#### PROBLEM TO SOLVE:
Lines where the string "Recuerdas" appears are to be copied from the entries below.

#### TASK MATERIAL:
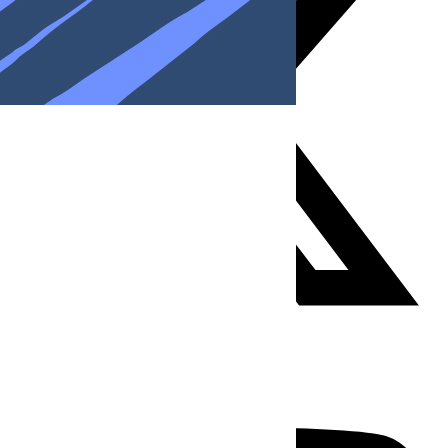
Youtube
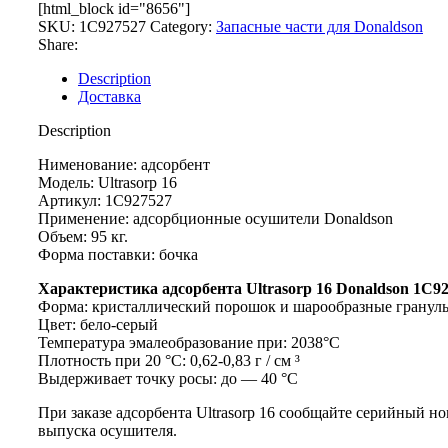
[html_block id="8656"]
SKU:
1C927527
Category:
Запасные части для Donaldson
Share:
Description
Доставка
Description
Нименование: адсорбент
Модель: Ultrasorp 16
Артикул: 1C927527
Применение: адсорбционные осушители Donaldson
Объем: 95 кг.
Форма поставки: бочка
Характеристика адсорбента Ultrasorp 16 Donaldson 1C92
Форма: кристаллический порошок и шарообразные гранул
Цвет: бело-серый
Температура эмалеобразование при: 2038°C
Плотность при 20 °C: 0,62-0,83 г / см ³
Выдерживает точку росы: до — 40 °C
При заказе адсорбента Ultrasorp 16 сообщайте серийный но
выпуска осушителя.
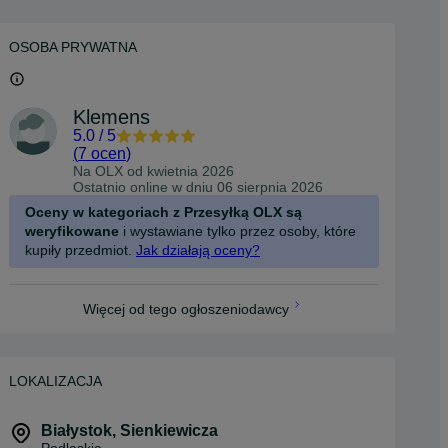
OSOBA PRYWATNA
Klemens
5.0
/
5
(
7 ocen
)
Na OLX od
kwietnia 2026
Ostatnio online w dniu 06 sierpnia 2026
Oceny w kategoriach z Przesyłką OLX są
weryfikowane
i wystawiane tylko przez osoby, które
kupiły przedmiot.
Jak działają oceny?
Więcej od tego ogłoszeniodawcy
LOKALIZACJA
Białystok
,
Sienkiewicza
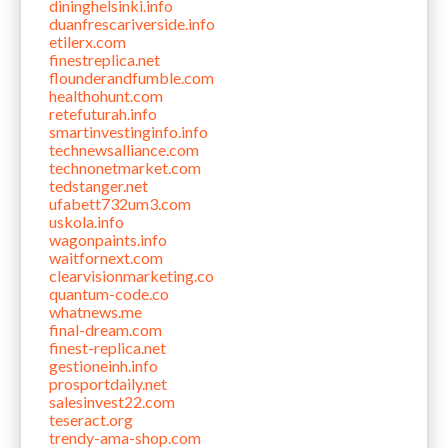
dininghelsinki.info
duanfrescariverside.info
etilerx.com
finestreplica.net
flounderandfumble.com
healthohunt.com
retefuturah.info
smartinvestinginfo.info
technewsalliance.com
technonetmarket.com
tedstanger.net
ufabett732um3.com
uskola.info
wagonpaints.info
waitfornext.com
clearvisionmarketing.co
quantum-code.co
whatnews.me
final-dream.com
finest-replica.net
gestioneinh.info
prosportdaily.net
salesinvest22.com
teseract.org
trendy-ama-shop.com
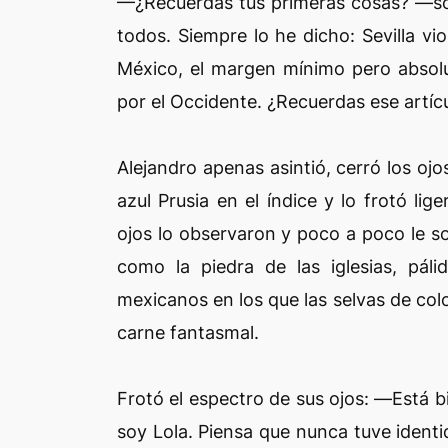
—¿Recuerdas tus primeras cosas? —son
todos. Siempre lo he dicho: Sevilla vi
México, el margen mínimo pero absolu
por el Occidente. ¿Recuerdas ese artíc
Alejandro apenas asintió, cerró los oj
azul Prusia en el índice y lo frotó li
ojos lo observaron y poco a poco le s
como la piedra de las iglesias, pá
mexicanos en los que las selvas de col
carne fantasmal.
Frotó el espectro de sus ojos: —Está bi
soy Lola. Piensa que nunca tuve ident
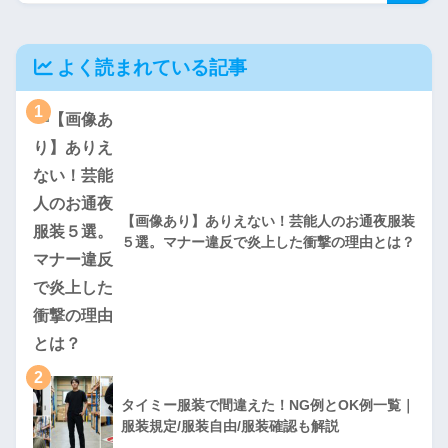
よく読まれている記事
1
【画像あり】ありえない！芸能人のお通夜服装
５選。マナー違反で炎上した衝撃の理由とは？
2
タイミー服装で間違えた！NG例とOK例一覧｜
服装規定/服装自由/服装確認も解説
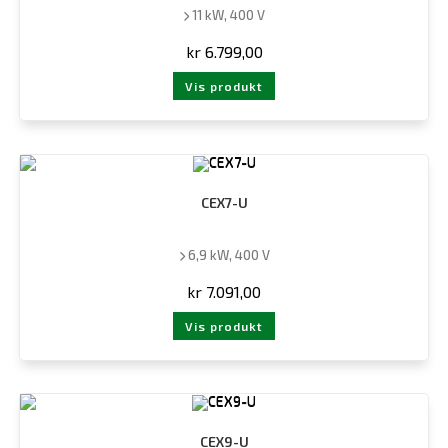
11 kW, 400 V
kr
6.799,00
Vis produkt
CEX7-U
6,9 kW, 400 V
kr
7.091,00
Vis produkt
CEX9-U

#### TASK RESULT:
—¿Recuerdas tus primeras cosas? —son
por el Occidente. ¿Recuerdas ese artíc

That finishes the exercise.